Look through the material below for "membranous". Copy every line that contains it.

* THE DATA
--------------------------------------------------

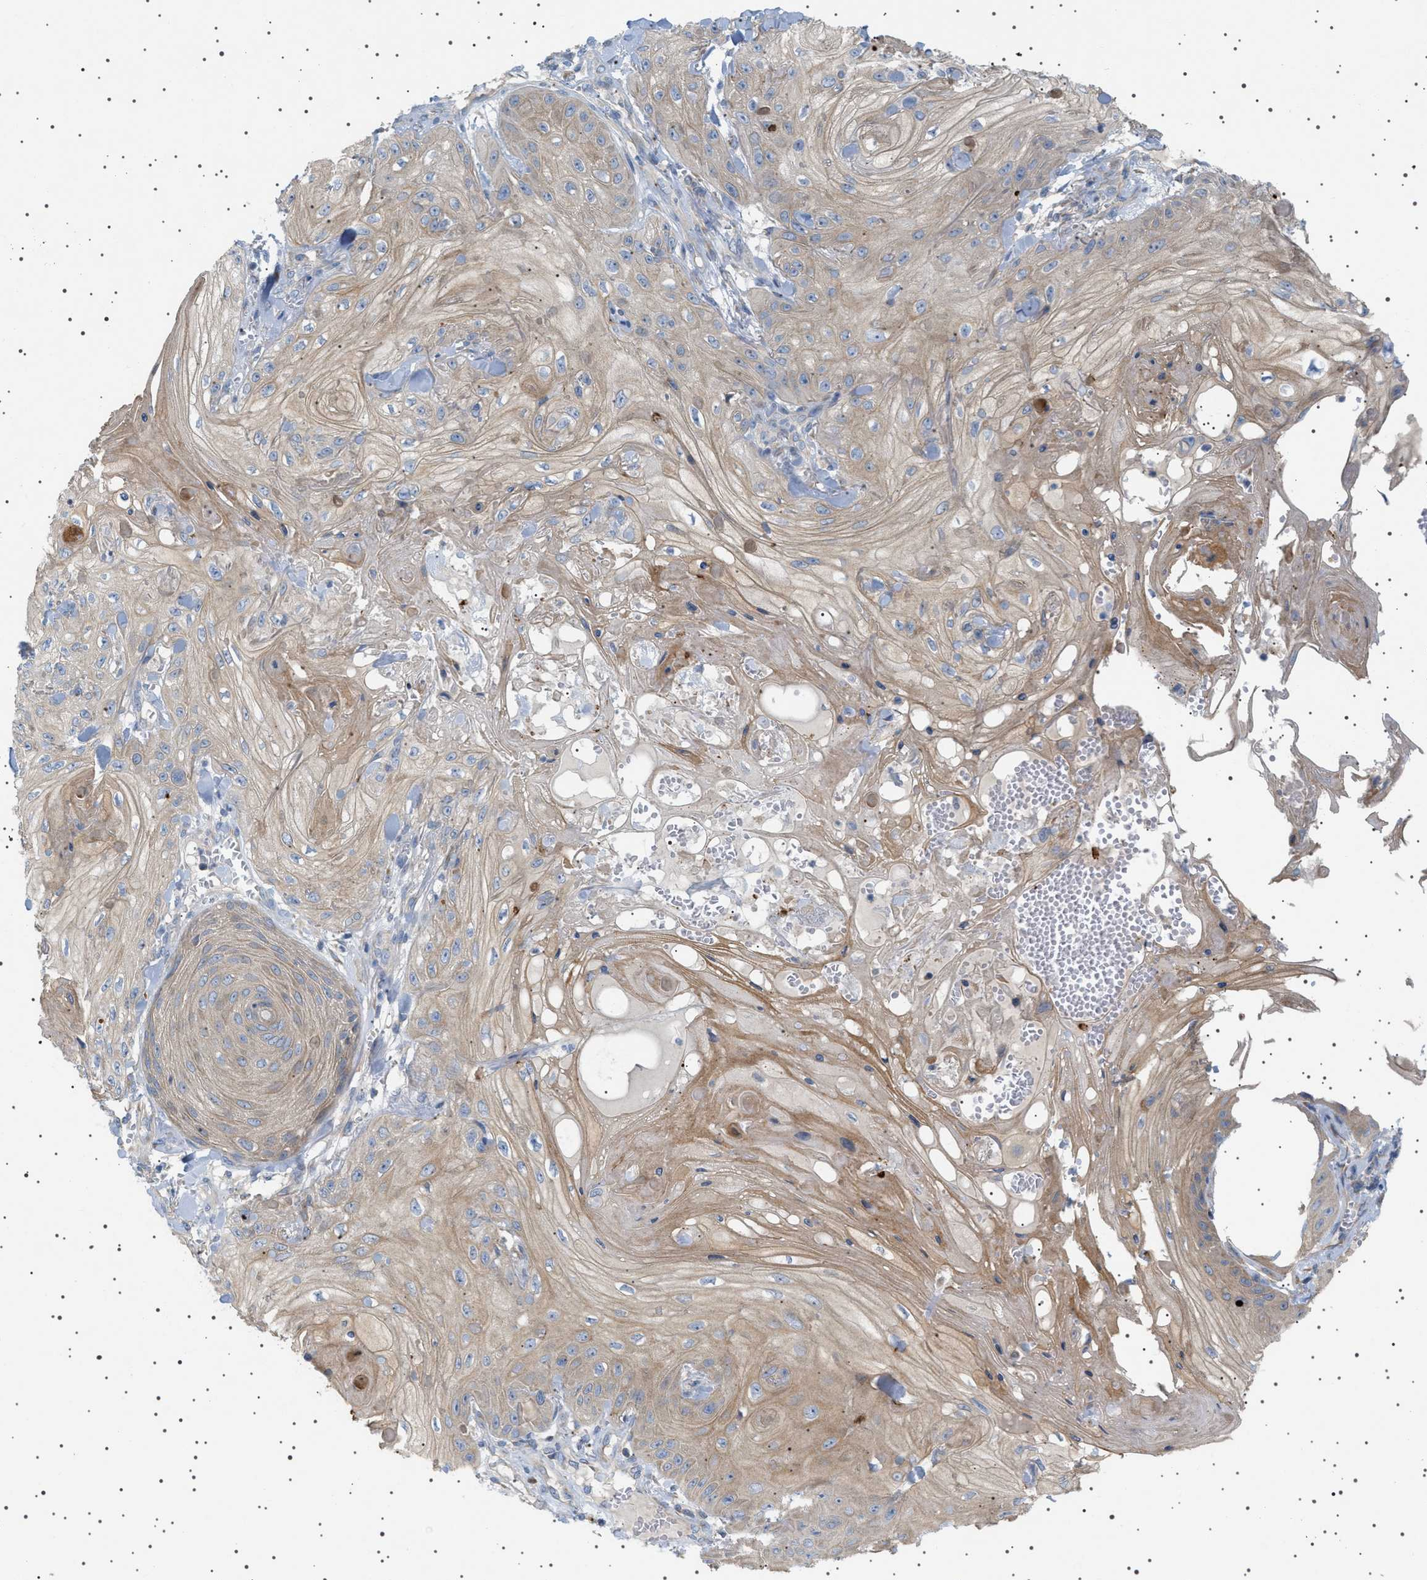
{"staining": {"intensity": "weak", "quantity": "25%-75%", "location": "cytoplasmic/membranous"}, "tissue": "skin cancer", "cell_type": "Tumor cells", "image_type": "cancer", "snomed": [{"axis": "morphology", "description": "Squamous cell carcinoma, NOS"}, {"axis": "topography", "description": "Skin"}], "caption": "There is low levels of weak cytoplasmic/membranous staining in tumor cells of squamous cell carcinoma (skin), as demonstrated by immunohistochemical staining (brown color).", "gene": "ADCY10", "patient": {"sex": "male", "age": 74}}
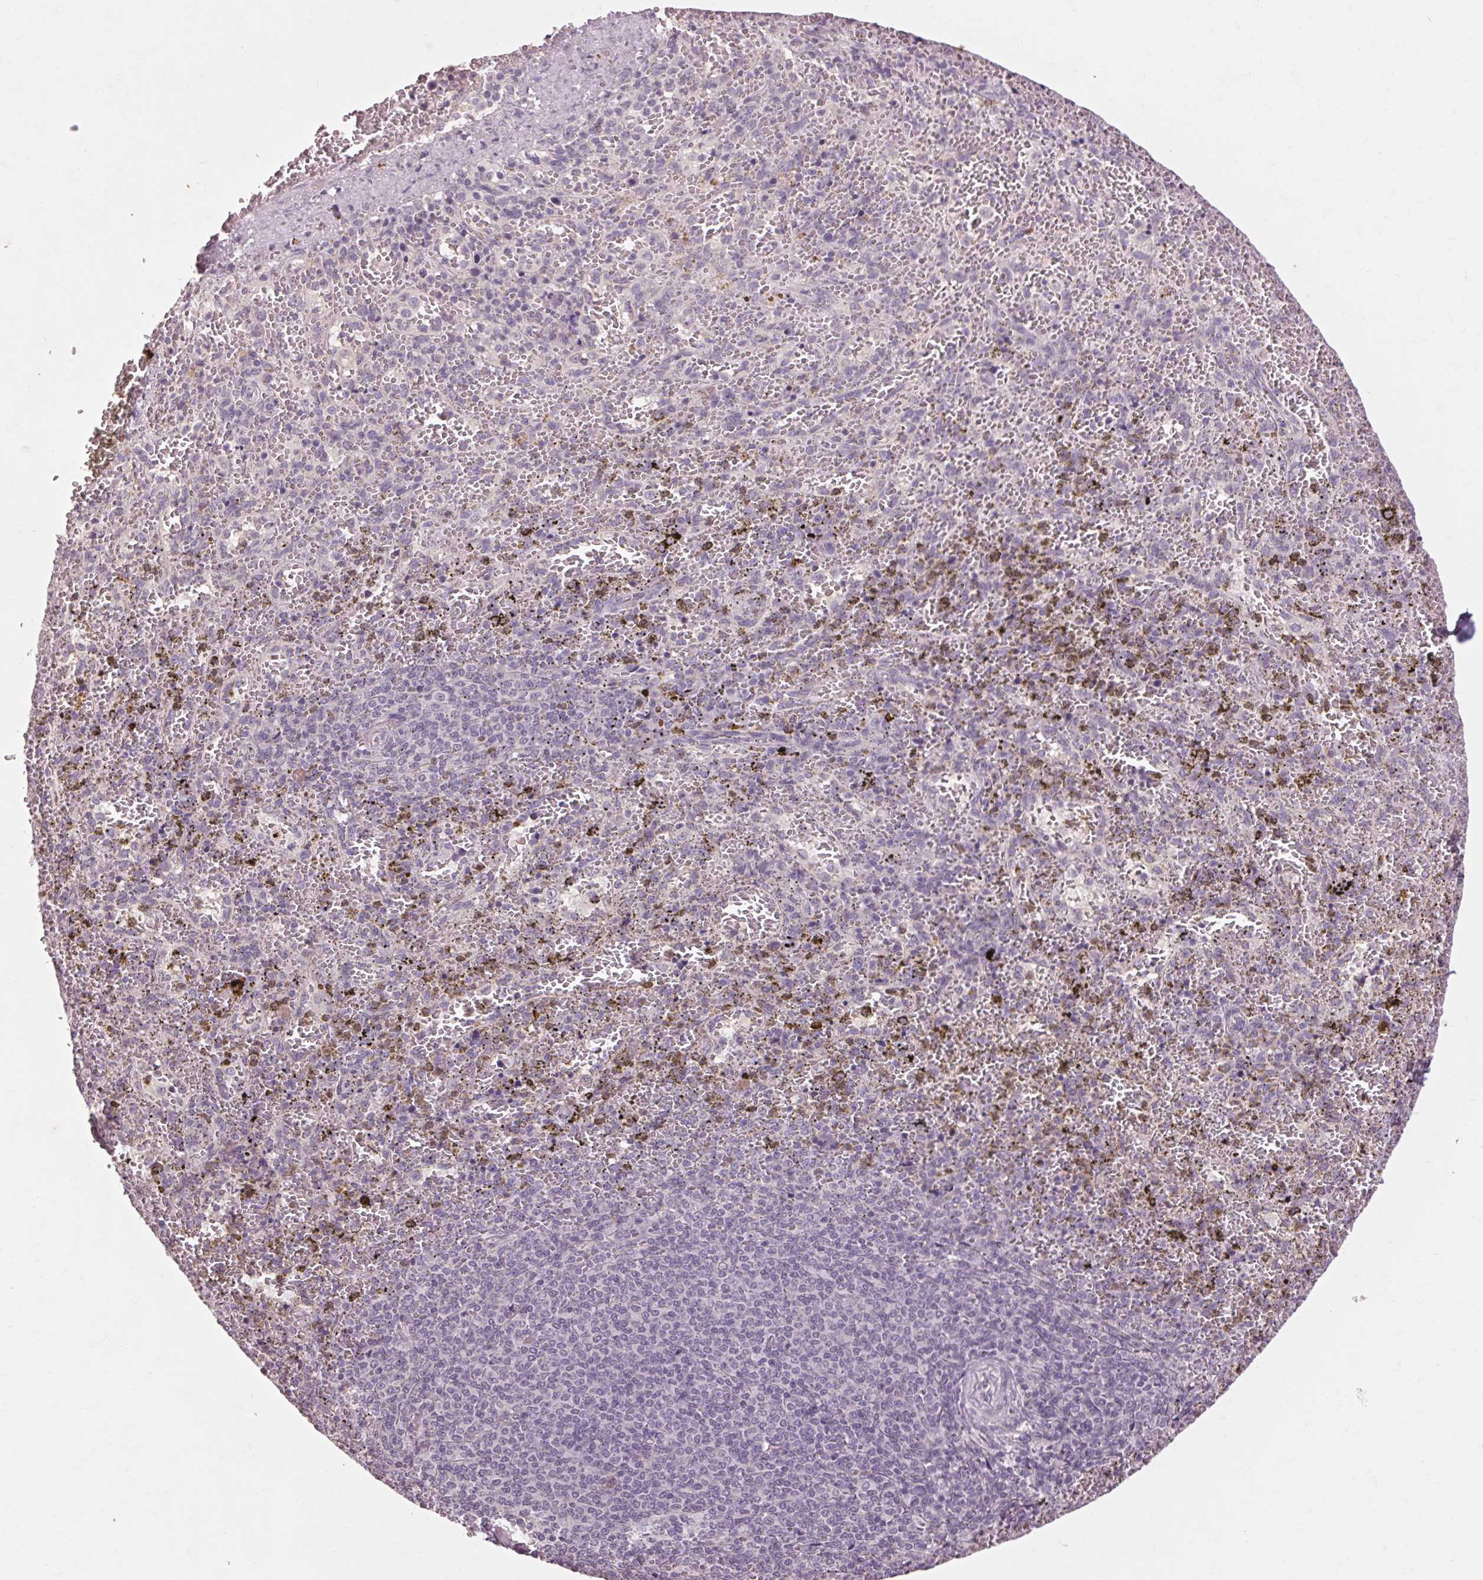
{"staining": {"intensity": "negative", "quantity": "none", "location": "none"}, "tissue": "spleen", "cell_type": "Cells in red pulp", "image_type": "normal", "snomed": [{"axis": "morphology", "description": "Normal tissue, NOS"}, {"axis": "topography", "description": "Spleen"}], "caption": "An IHC histopathology image of benign spleen is shown. There is no staining in cells in red pulp of spleen.", "gene": "POMC", "patient": {"sex": "female", "age": 50}}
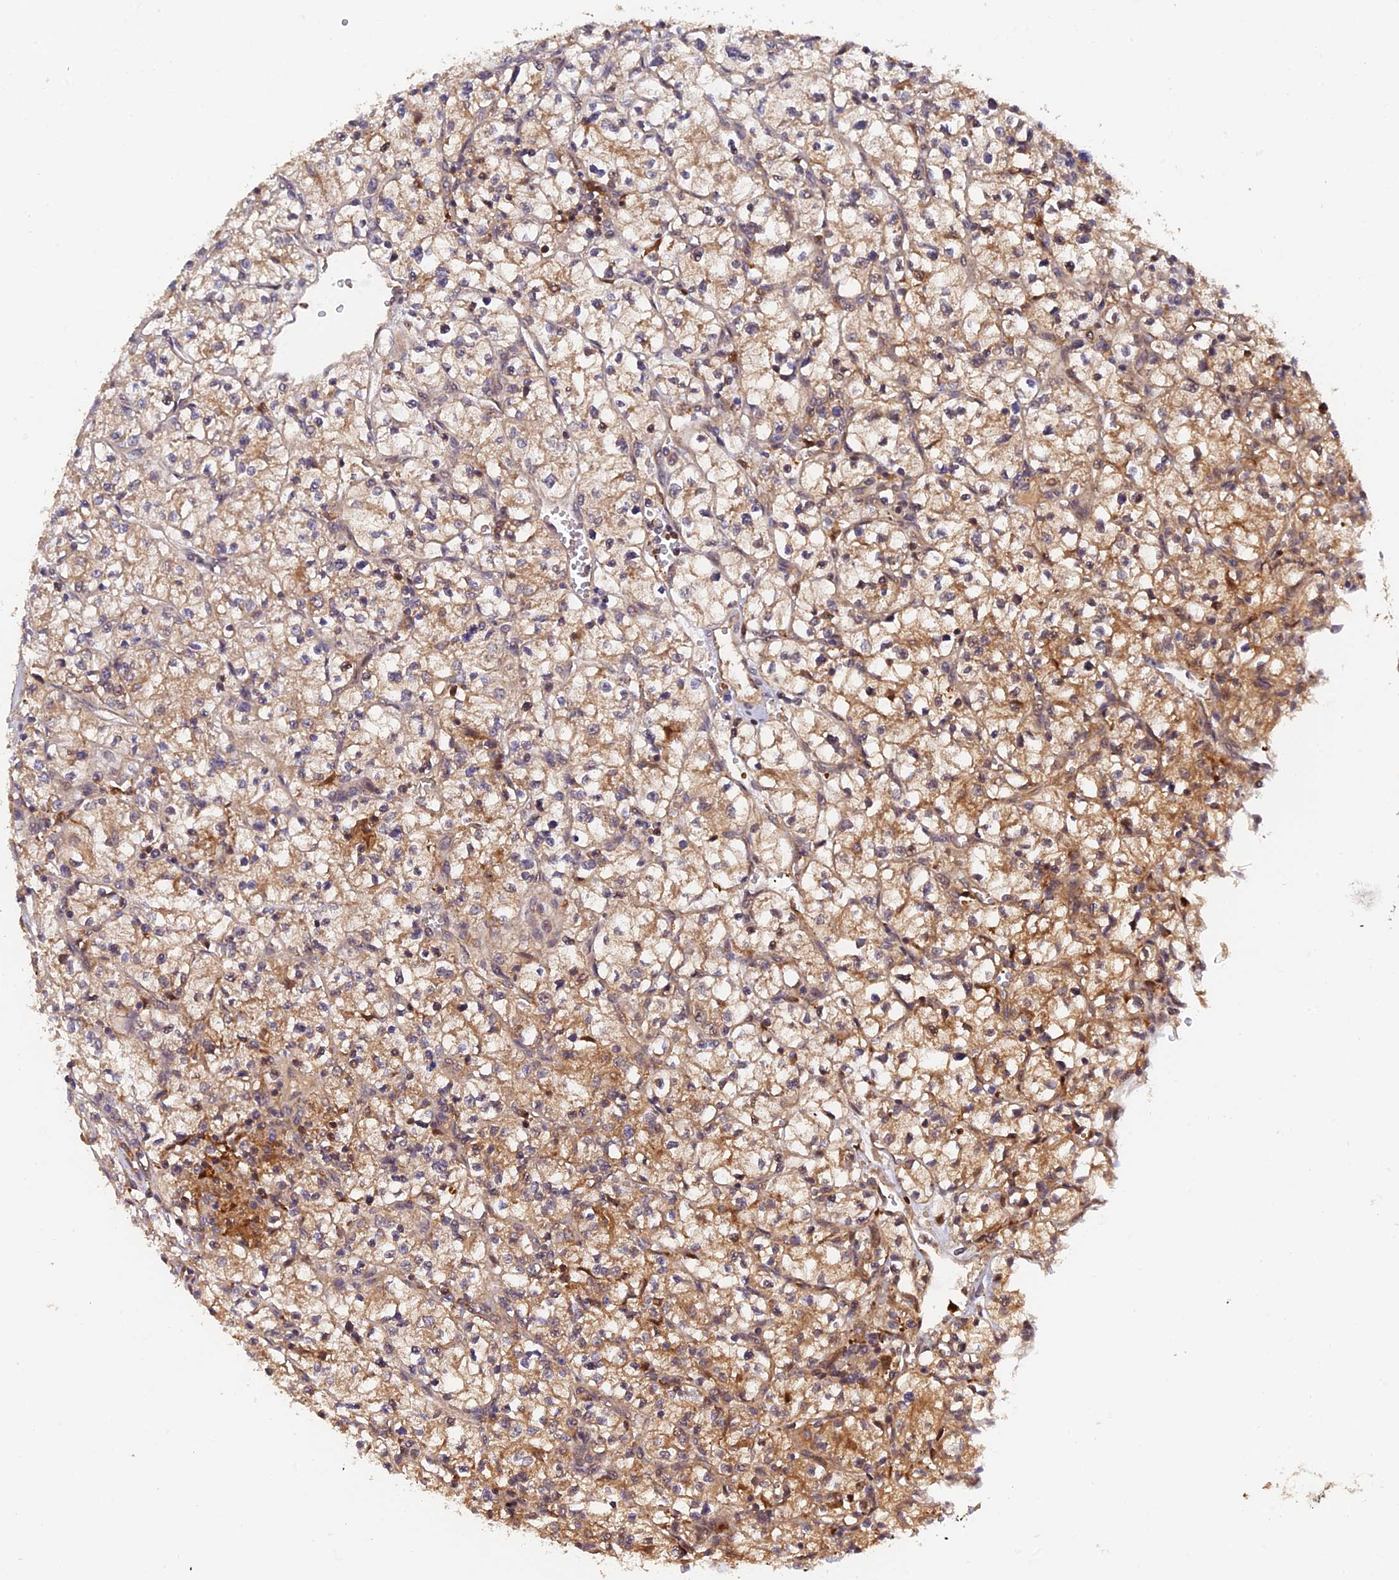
{"staining": {"intensity": "moderate", "quantity": ">75%", "location": "cytoplasmic/membranous"}, "tissue": "renal cancer", "cell_type": "Tumor cells", "image_type": "cancer", "snomed": [{"axis": "morphology", "description": "Adenocarcinoma, NOS"}, {"axis": "topography", "description": "Kidney"}], "caption": "Renal cancer was stained to show a protein in brown. There is medium levels of moderate cytoplasmic/membranous expression in approximately >75% of tumor cells.", "gene": "ARL2BP", "patient": {"sex": "female", "age": 64}}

--------------------------------------------------

* EXPECTED ANSWER
{"staining": {"intensity": "weak", "quantity": "25%-75%", "location": "cytoplasmic/membranous"}, "tissue": "skin cancer", "cell_type": "Tumor cells", "image_type": "cancer", "snomed": [{"axis": "morphology", "description": "Squamous cell carcinoma, NOS"}, {"axis": "topography", "description": "Skin"}], "caption": "There is low levels of weak cytoplasmic/membranous staining in tumor cells of squamous cell carcinoma (skin), as demonstrated by immunohistochemical staining (brown color).", "gene": "ADCY10", "patient": {"sex": "male", "age": 74}}
{"staining": {"intensity": "moderate", "quantity": ">75%", "location": "cytoplasmic/membranous"}, "tissue": "renal cancer", "cell_type": "Tumor cells", "image_type": "cancer", "snomed": [{"axis": "morphology", "description": "Adenocarcinoma, NOS"}, {"axis": "topography", "description": "Kidney"}], "caption": "Renal cancer was stained to show a protein in brown. There is medium levels of moderate cytoplasmic/membranous expression in approximately >75% of tumor cells.", "gene": "ARL2BP", "patient": {"sex": "female", "age": 64}}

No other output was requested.